Phase change based microfluidic components for lab -on -a -chip.

Abstract

Microfluidics based lab-on-a-chip devices are receiving considerable attention for point of care and high throughput biochemical analyses. The construction of these systems involves the development of individual miniaturized components and their successful integration into a self-contained system. An active microvalve that uses a meltable piston to obstruct fluid flow in a microfluidic channel has been developed. This phase change valve is simple to operate and requires no additional fabrication steps. The valve is inherently latched, reusable, and leak-proof (to at least 250 psi), and can be electronically addressed using resistive heaters. The latched property of the phase valves has been exploited to perform zero energy on-chip storage of a restriction-digestion reaction pre-mixture. Valves have been used to seal a high temperature reaction chamber to prevent evaporation and successful DNA amplification using PCR has been achieved. A practical implementation of the phase change valve array analogous to the address-data bus has also been presented. An integrated microfluidic device capable of performing a variety of genetic assays has been developed. The device integrates fluidic and thermal components such as heaters, temperature sensors, and addressable valves to control two nanoliter reactors in series followed by an electrophoresis separation. This combination of components is suitable for a variety of genetic analyses.
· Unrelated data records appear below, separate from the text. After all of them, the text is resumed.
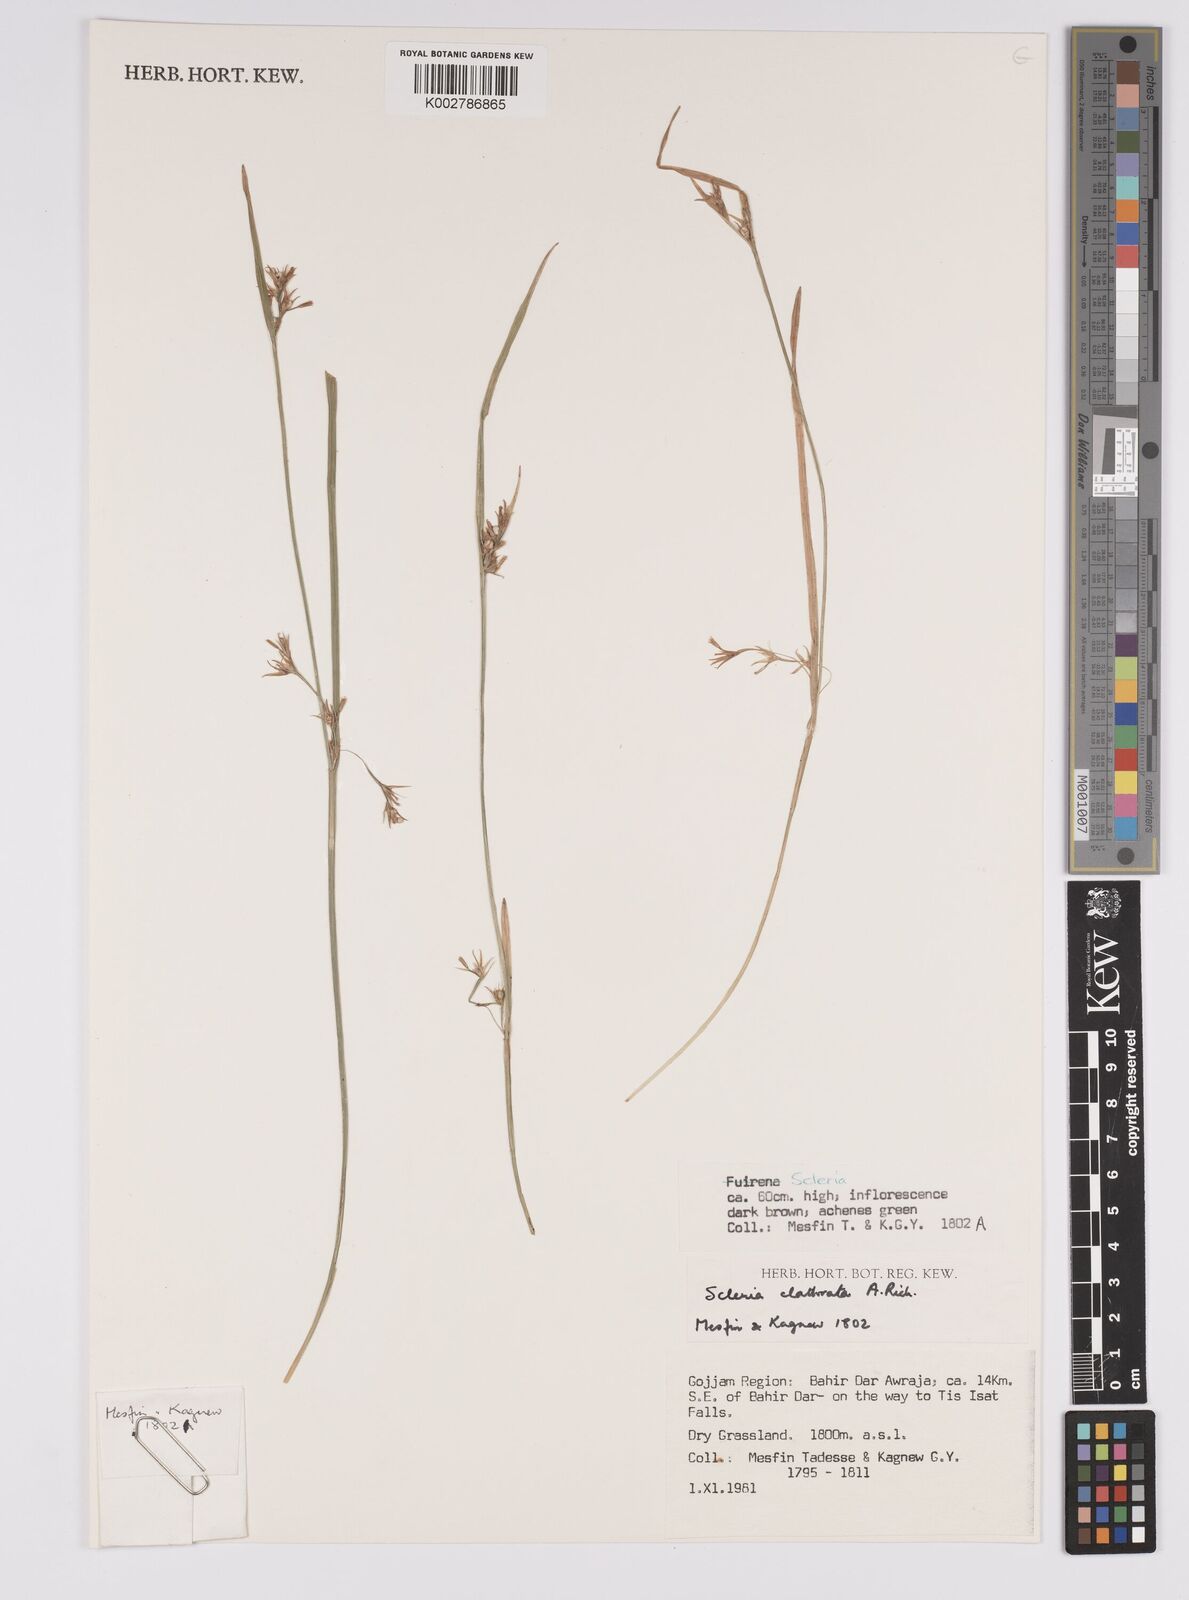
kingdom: Plantae
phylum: Tracheophyta
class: Liliopsida
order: Poales
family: Cyperaceae
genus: Scleria
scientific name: Scleria clathrata
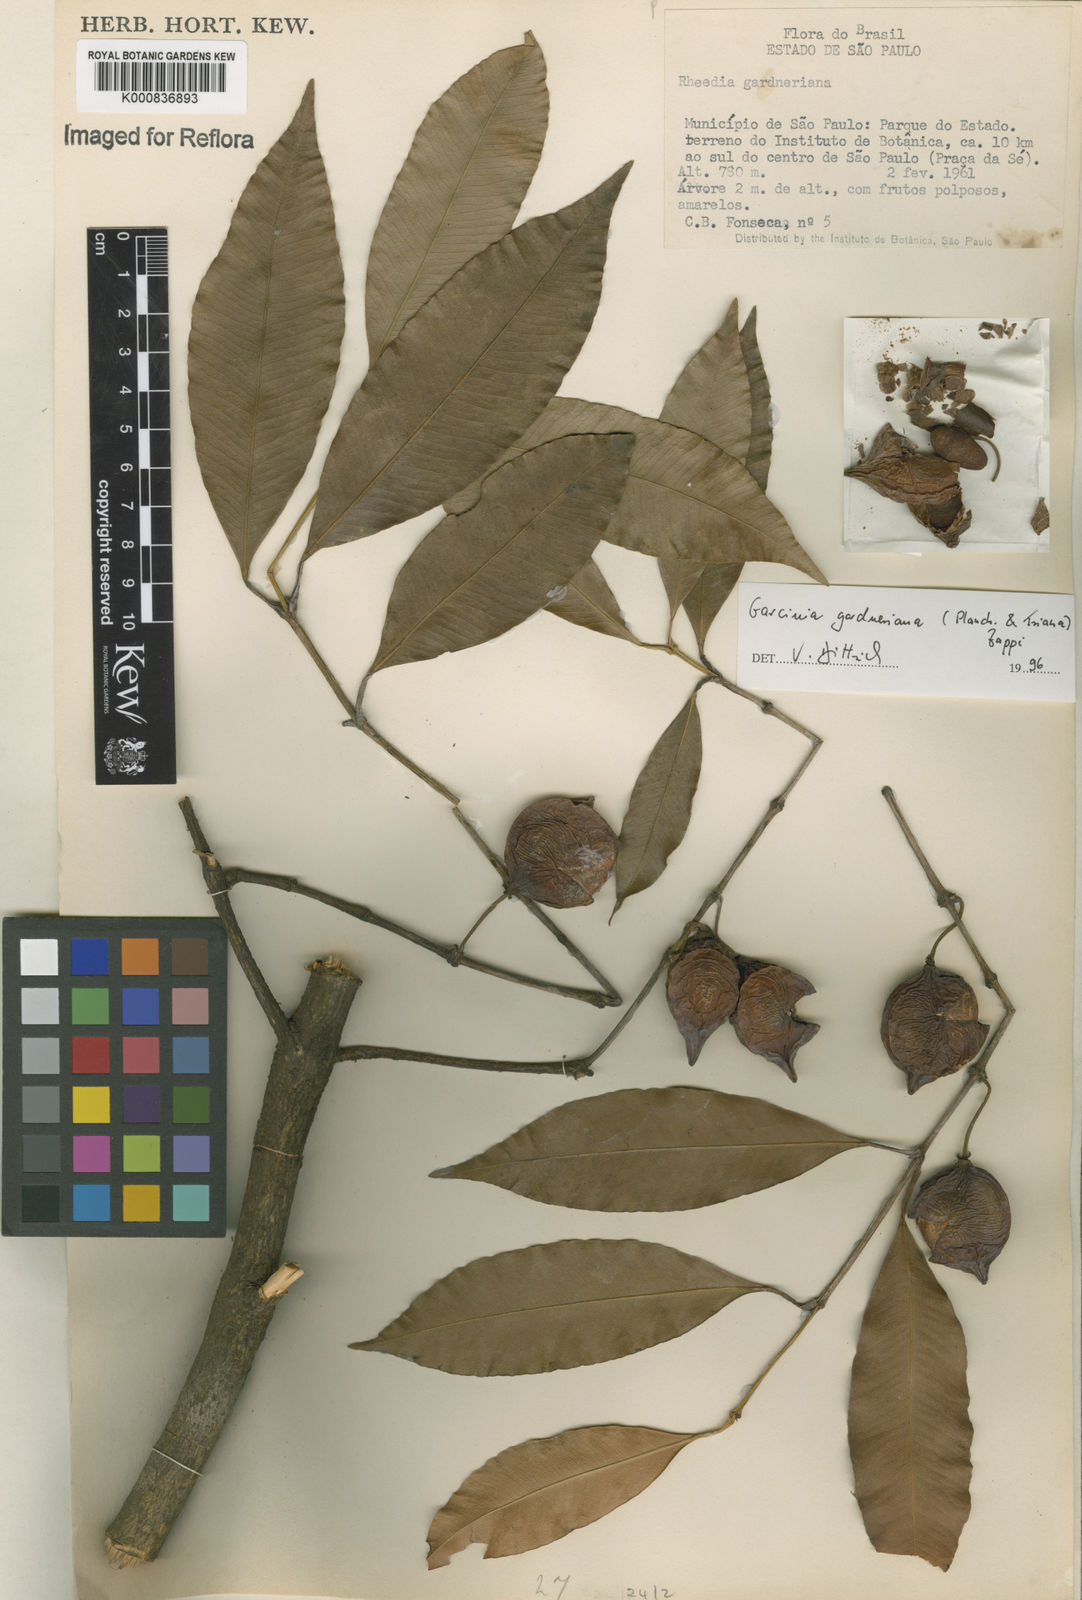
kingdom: Plantae
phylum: Tracheophyta
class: Magnoliopsida
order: Malpighiales
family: Clusiaceae
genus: Garcinia
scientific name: Garcinia gardneriana
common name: Achacha
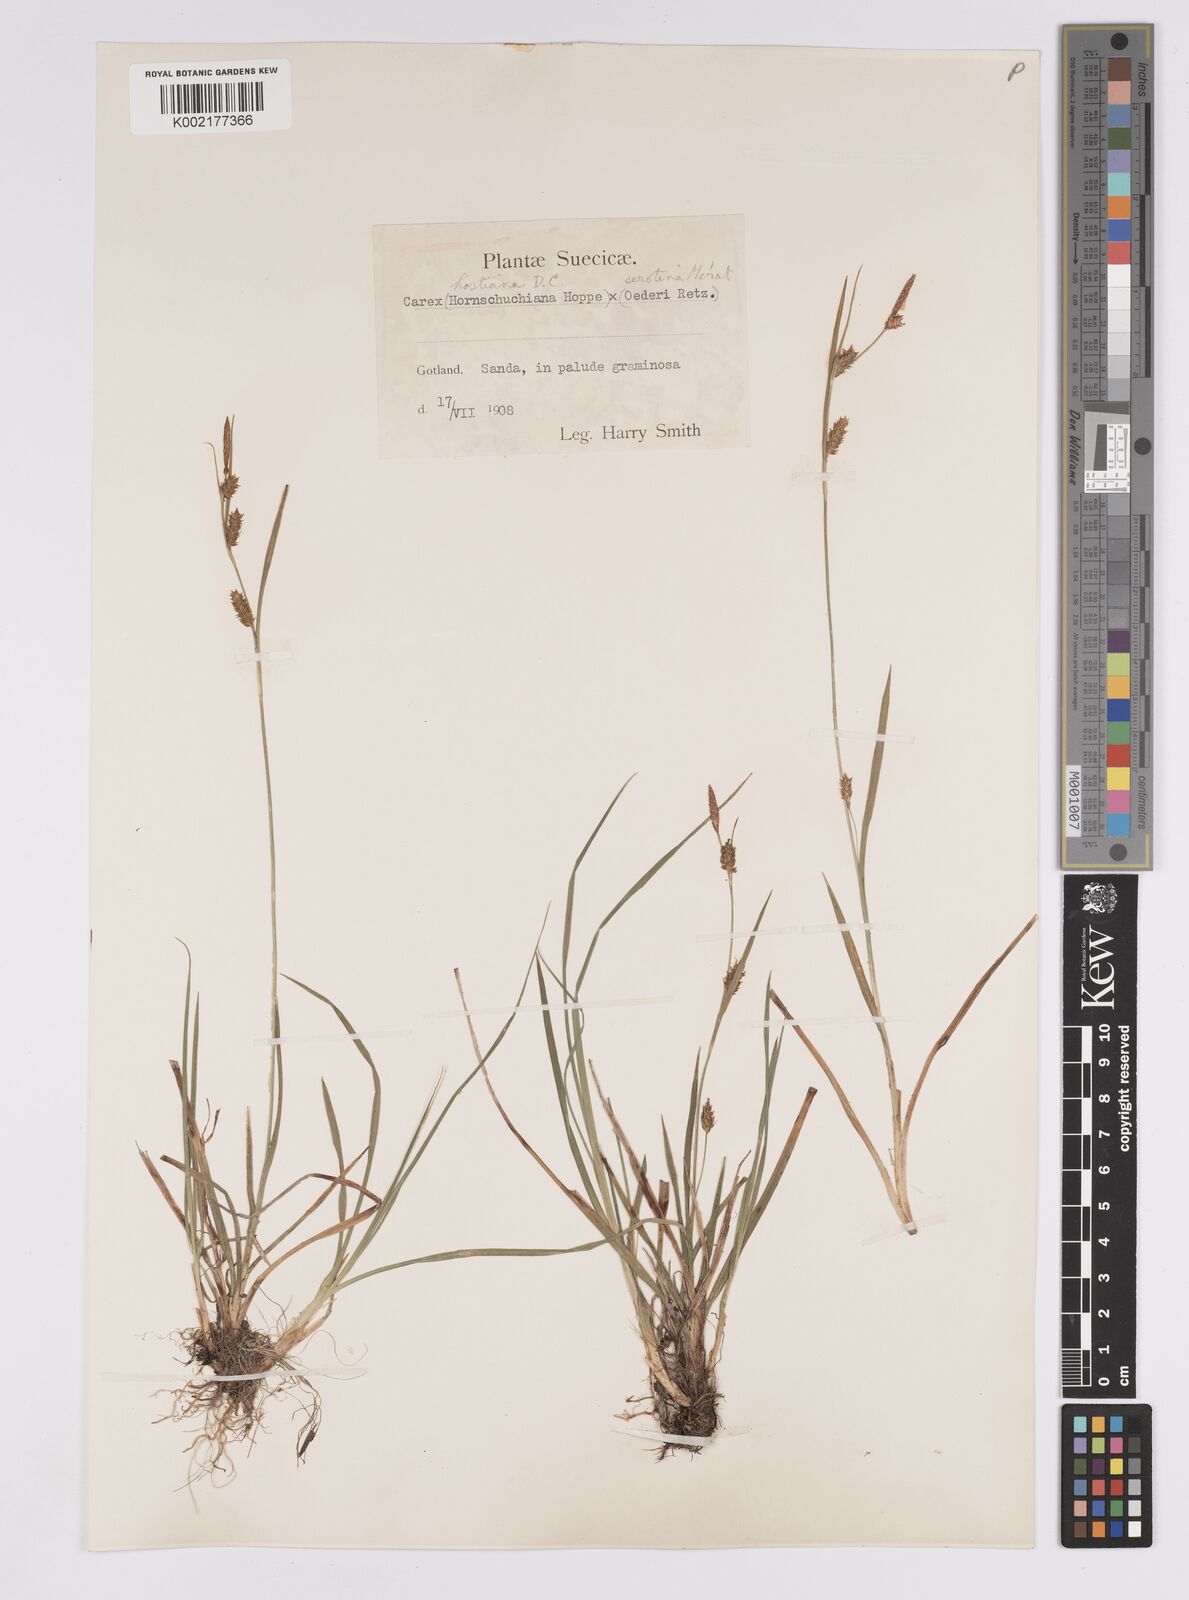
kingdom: Plantae
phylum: Tracheophyta
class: Liliopsida
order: Poales
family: Cyperaceae
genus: Carex
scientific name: Carex hostiana
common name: Tawny sedge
As an example, we have successfully identified sequence-specific hemagglutinin A subtype for the A/LA/1/87 strain of influenza virus. A self-contained thermopneumatic actuation mechanism for phase change piston has been demonstrated. This actuation mechanism that uses two phase change pistons with an air pocket between them. This eliminates the requirement for large air chambers and high temperatures associated with traditional thermopneumatic actuation. The motion of a two component wax piston that does not coat the walls has also been characterized. To facilitate mass fabrication of chemically and thermally sensitive materials including phase change pistons a microfabrication technique that uses a microstencil has been developed. This technique has been used to pattern silicon, glass, and polymer substrates. As an initial demonstration of this technique we have patterned wax, cells, proteins, and Cytop(TM) that cannot be patterned with traditional microfabrication techniques due to the harsh chemicals used in those processes.